Someone could be eavesdropping on you right now (man-in-the-middle attack)!
It is also possible that a host key has just been changed.

when trying to login HPC, don't be alarmed. That's an issue caused by HPC having multiple login nodes. Check the offical guide for ssh configuration if you are interested.

To avoid this, simply open ssh config file at ~/.ssh/config on your local machine with your favorite text editor (you might need to create a config file if it doesn't exist), and add the following lines:

Host *.hpc.nyu.edu
  StrictHostKeyChecking no
  UserKnownHostsFile /dev/null
  LogLevel ERROR

Now you can login HPC without seeing the warning.

Disk Quota Exceeded

  • Check disk storage If you encounter the problem of "Disk quota exceeded", don't panic, you can check your disk storage by:
myquota
  • Check the size of each folder
du -h --max-depth 1
  • Check file numbers in each folder
for d in $(find $(pwd) -maxdepth 1 -mindepth 1 -type d | sort -u); do n_files=$(find $d | wc -l); echo $d $n_files; done

Delete files in $Home (most probably python packages), then you will be fine

Could not login server through vscode

If you successfully logged in HPC through vscode before, but now you cannot it is most probably because of "Disk quota exceeded". You can login with terminal and check disk quota using myquota. If use find .vscode-server contains a lot of files, then delete them and you will be fine:

rm -rf .vscode-server

The reason is mainly because you installed too many extensions in vscode. After delecting .vscode-server, all extensions on HPC vscode will be removed (it won't affect vscode on your local machine).

Out of Memory Error

Check GPU Status

When encounting error of "CUDA out of memory", you might want to monitor the GPU memory usage. You can check the GPU memory usage by:

nvidia-smi

or watch in realtime using

watch -n 1 nvidia-smi

I personally recommend logging in the same GPU node using two terminals, one for running your code, the other for monitoring the GPU memory usage. It's easy to do in both terminal and vscode integrated terminal.
Check this for how to jump to the desired node.

Check CPU Status

ssh <node-name>
top -u $USER

SSL Certificate Error

If you encounter the error of SSL certificate problem: unable to get local issuer certificate, you can try to use the following command in terminal to address this problem:

export SSL_CERT_FILE=/etc/ssl/certs/ca-certificates.crt

You could add this line to your ~/.bashrc file to make it permanent.
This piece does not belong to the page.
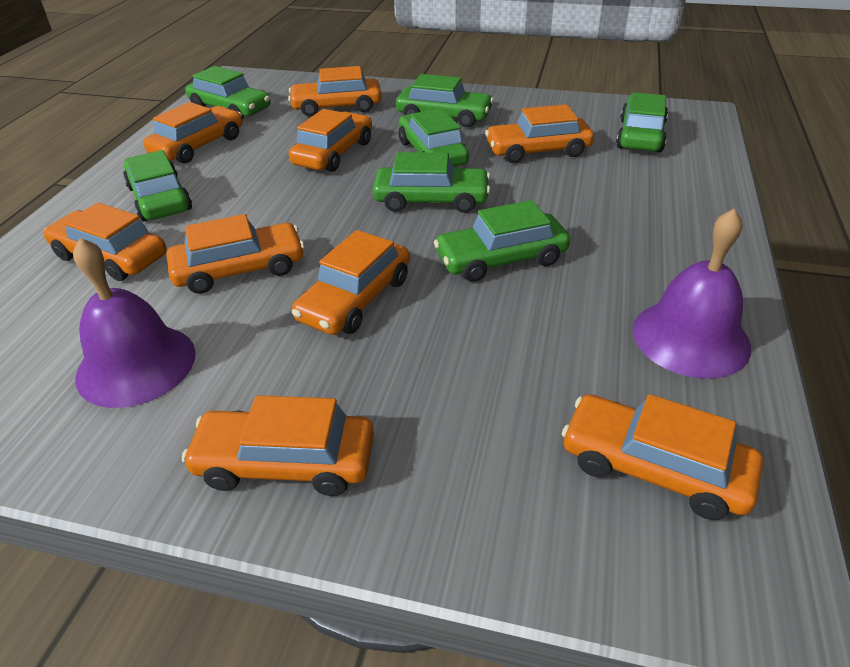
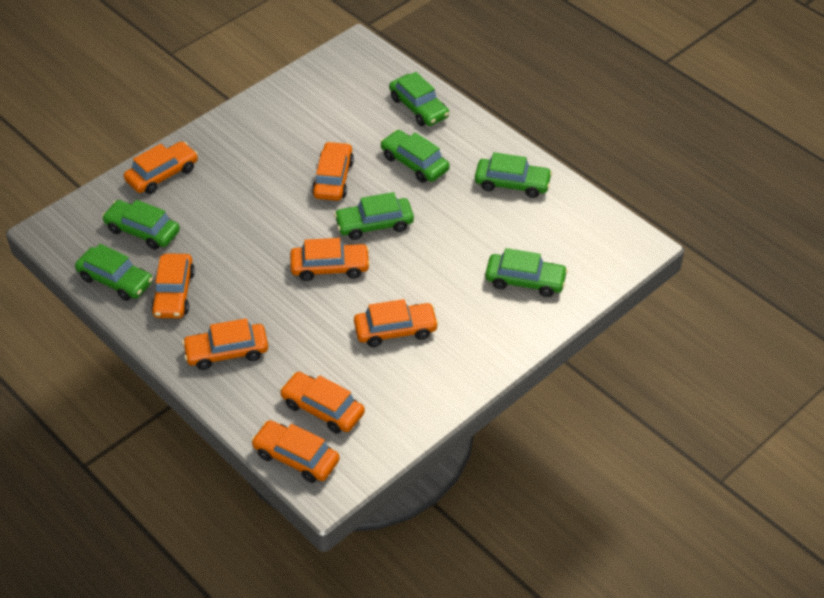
orange car: 9 -> 8
purple bell: 2 -> 0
If you have used run_setup.sh in lazy launcher script, then you should never encounter this problem. However, if you do, please raise an issue to let me know.

Some linux commands could not be executed

If commands like myquota, squeue, scancel could not be executed, then probably you are inside the singularity environment. You can only use these commands outside the singularity environment.
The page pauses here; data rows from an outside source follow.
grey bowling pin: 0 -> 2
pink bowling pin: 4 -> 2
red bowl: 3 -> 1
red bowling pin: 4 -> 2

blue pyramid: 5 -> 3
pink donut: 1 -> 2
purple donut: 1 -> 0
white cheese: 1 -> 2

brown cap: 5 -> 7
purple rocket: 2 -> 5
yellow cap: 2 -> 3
Lazy Launcher Script Related

Conda environment installation failed

If activated your conda environment inside singularity using source /ext3/env.sh, and typed which conda, but nothing shows up, then something probably went wrong during the installation.
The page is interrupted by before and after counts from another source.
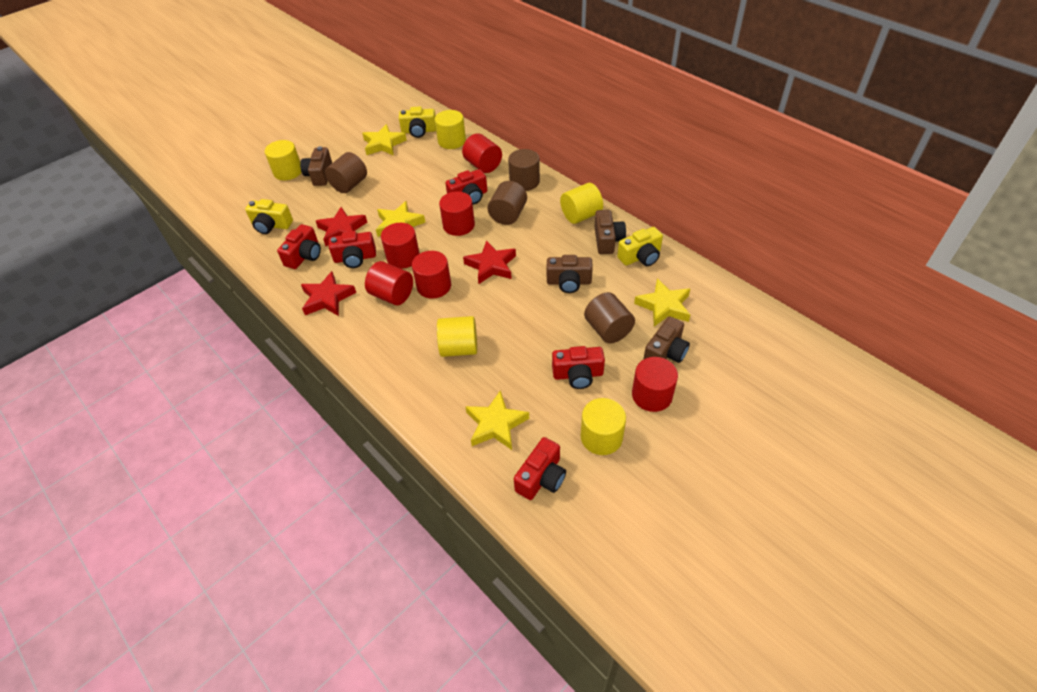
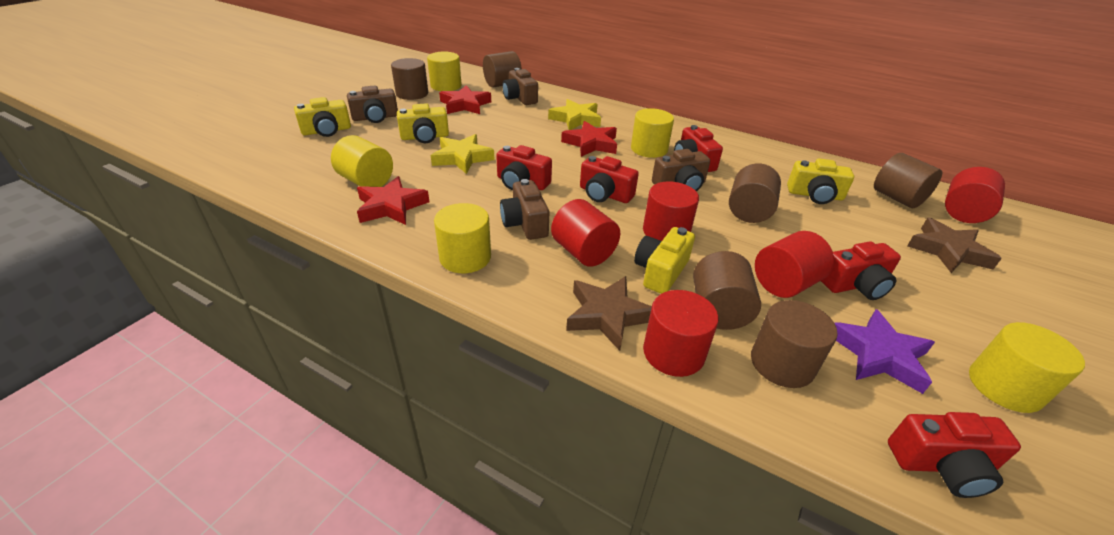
brown cylinder: 4 -> 6
brown star: 0 -> 2
purple star: 0 -> 1
red cylinder: 6 -> 5
yellow camera: 3 -> 4
yellow star: 4 -> 2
If you have the chance to see the error message during installation, and you find ERROR: cannot verify repo.continuum.io's certificate, then you can try the following:

Rerun the script ./chslauncher.sh, and select "reinstall conda inside the singularity" to reinstall conda.

If the problem still exists, try to run the script by

./chslauncher.sh --no-check-certificate

Select "reinstall conda inside the singularity"` to reinstall conda.

Note that the --no-check-certificate flag is not recommended for security reasons, but it's the only way to bypass the certificate verification in singularity so far. I've double checked that the downloaded link for miniconda is the same as that in the official guide, so it should be safe to use.